Shakespeare’in dilinin eziyetli açıklamalarına duyulan ihtiyacı ortadan kaldıran bunun gibi eğlenceli bir yaklaşımla başlamanın yararları, dilbilimsel araştırmalarla birlikte giderek daha fazla destekleniyor. Dilbilimci Guy Cook; küçük çocukların dili, “içerik” ile olduğu kadar “biçim” ile oynayarak da kolayca öğreneceklerini öne sürüyor.

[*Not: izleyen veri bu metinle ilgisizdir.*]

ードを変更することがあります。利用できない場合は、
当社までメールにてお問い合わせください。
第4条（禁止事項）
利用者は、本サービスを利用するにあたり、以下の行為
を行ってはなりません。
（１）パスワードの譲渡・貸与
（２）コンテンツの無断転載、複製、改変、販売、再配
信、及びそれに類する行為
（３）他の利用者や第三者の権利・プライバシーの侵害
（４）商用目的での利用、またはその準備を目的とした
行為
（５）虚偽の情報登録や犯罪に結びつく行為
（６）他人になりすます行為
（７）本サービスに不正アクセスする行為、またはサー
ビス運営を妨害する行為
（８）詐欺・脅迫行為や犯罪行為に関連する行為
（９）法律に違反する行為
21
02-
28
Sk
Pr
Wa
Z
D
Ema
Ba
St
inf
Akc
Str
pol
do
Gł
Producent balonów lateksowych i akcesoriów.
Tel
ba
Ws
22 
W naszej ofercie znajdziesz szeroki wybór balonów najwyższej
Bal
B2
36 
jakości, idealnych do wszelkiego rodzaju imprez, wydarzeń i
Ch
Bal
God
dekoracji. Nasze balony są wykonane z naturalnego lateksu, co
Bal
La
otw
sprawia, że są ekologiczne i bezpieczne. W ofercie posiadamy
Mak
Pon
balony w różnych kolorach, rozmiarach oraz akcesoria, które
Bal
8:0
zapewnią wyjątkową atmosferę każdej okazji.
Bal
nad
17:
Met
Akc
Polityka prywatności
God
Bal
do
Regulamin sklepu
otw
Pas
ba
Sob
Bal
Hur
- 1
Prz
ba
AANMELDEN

Bunu özleyebilir miyiz? Yui Mok/PA Wire
Shakespeare’i öğretmeye yönelik bu yaklaşımın bir diğer anahtarı ise topluluktur: işbirliğine dayalı yaratıcılığın teatral bir modeli. Temel olan, birlikte çalışmanın asla konfor alanı olmayan bir güvenli alan yaratmasıdır. Bu, çıtayı düşürmeden (grubun üyeleri hala birbirlerine, metnin taleplerine ve oynuyorlarsa seyirciye karşı sorumludur) baskıyı ortadan kaldırır (doğru ya da yanlış cevap yoktur). Tek çocuğun “yıldıza dönüşmesi” desteklenmez ve öğretmen itiraz edilemez bir otorite yerine bilgili bir kolaylaştırıcı olur.

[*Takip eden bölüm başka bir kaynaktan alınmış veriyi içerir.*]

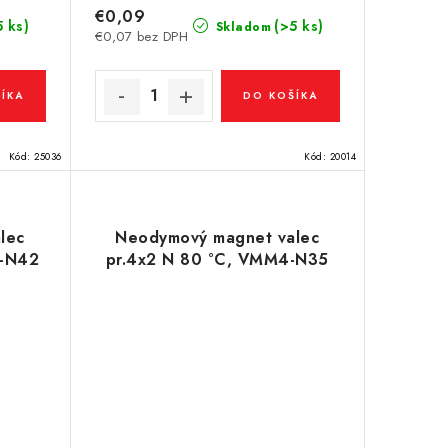
€0,09
5 ks)
(>5 ks)
Skladom
€0,07 bez DPH
ÍKA
DO KOŠÍKA
Kód:
25036
Kód:
20014
lec
Neodymový magnet valec
7-N42
pr.4x2 N 80 °C, VMM4-N35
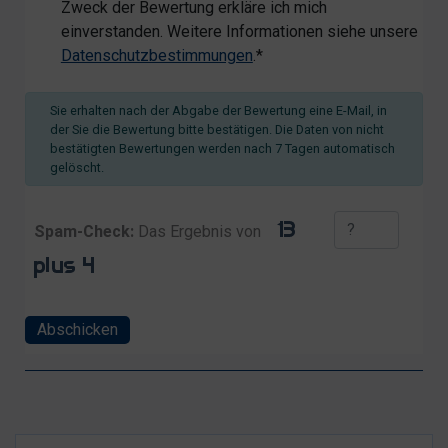
Zweck der Bewertung erkläre ich mich
einverstanden. Weitere Informationen siehe unsere
Datenschutzbestimmungen
.*
Sie erhalten nach der Abgabe der Bewertung eine E-Mail, in
der Sie die Bewertung bitte bestätigen. Die Daten von nicht
bestätigten Bewertungen werden nach 7 Tagen automatisch
gelöscht.
Spam-Check:
Das Ergebnis von
Abschicken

Pratikte, topluluk yaklaşımı bütün oyuncular arasında paylaşılan rolleri gösterebilir: Fırtına performansı sırasında Globe sahnesini dolduran bir ilkokul sınıfını hayal edin. Ariel’in özgürlüğü için yalvardığı ve Prospero’nun onu reddettiği sahnede, bir öğrenci Prospero olarak merkezde dururken 25 çocuk perimsi Ariel olarak onun etrafına dağılır ve cevaplarını koronun içinden verirler.

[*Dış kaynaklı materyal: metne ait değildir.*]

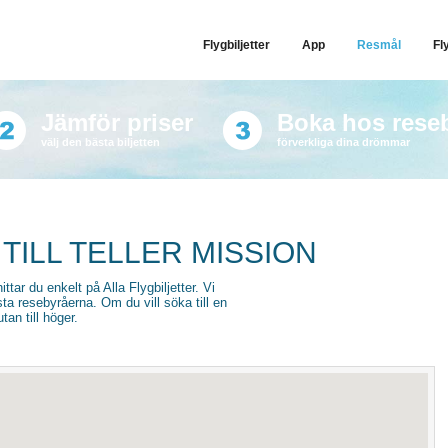
Flygbiljetter
App
Resmål
Fl
Jämför priser
Boka hos rese
välj den bästa biljetten
förverkliga dina drömmar
TILL TELLER MISSION
hittar du enkelt på Alla Flygbiljetter. Vi
sta resebyråerna. Om du vill söka till en
an till höger.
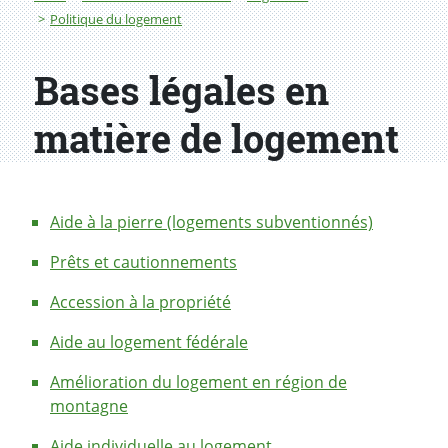
Politique du logement
Bases légales en
matière de logement
Aide à la pierre (logements subventionnés)
Prêts et cautionnements
Accession à la propriété
Aide au logement fédérale
Amélioration du logement en région de
montagne
Aide individuelle au logement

Bir derste veya provada, öğrenciler dondurulmuş sahneler ve modern doğaçlamalar yoluyla da bir sahneyi küçük gruplar halinde beraber keşfedebilirler. Öğretmenler; grubu referans olarak senaryolarına geri dönmeye, oyunun gördükleri diğer versiyonlarını düşünmeye ya da kendi ilgi alanları ile bağlantılar kurmaya davet ederek çocukları tartışmaya teşvik etmek için müdahale edebilir. Örneğin, Titus Andronicus’u prova ederken gözlemlediğim ve eserin karanlık içeriği, sadakat ve ihanet temalarından etkilenmiş bir grup GCSE (General Certificate of Secondary Education) öğrencisini ele alalım. Finalde sadece iki oyuncu sahnede kalacaktı; fakat tüm sınıf sahnenin şekillenmesine katkıda bulundu.
Yaratıcı riskler almak
Bu; öğretmen tarafından kurulan oyunlara, egzersizlere, deneylere ve doğaçlamalara dayalı olsa da öğrencilerin yaratıcı bir sıçrama yapmasını gerektiren bir yaklaşımdır. Shakespeare üzerinde bu şekilde çalışmak zaman, risk ve karşılıklı güven gerektirir.
Sanatsal ve eğitimsel sonuçlar, eğitim seviyeleri ve notlandırmanın sınırları açısından tam olarak tahmin edilebilir değildir. Yine de, Shakespeare’s Schools Festival tarafından yürütülen ulusal değerlendirme ve RSC tarafından yaptırılan araştırma, öğrencilerin Shakespeare ile oynayabildiklerinde ve hem metinlere hem de kendi yaşadıkları deneyimlere uygun anlamlar inşa edebildiklerinde özgüvenlerinin ve akademik bağlılıklarının arttığına işaret etmiştir.
Kaynak: The Coversation
[1] Orijinal metinde “Victorians” olarak kullanılan terim, Kraliçe Victoria dönemine ait tutuculukları ile bilinen muhafazakarları temsil etmektedir.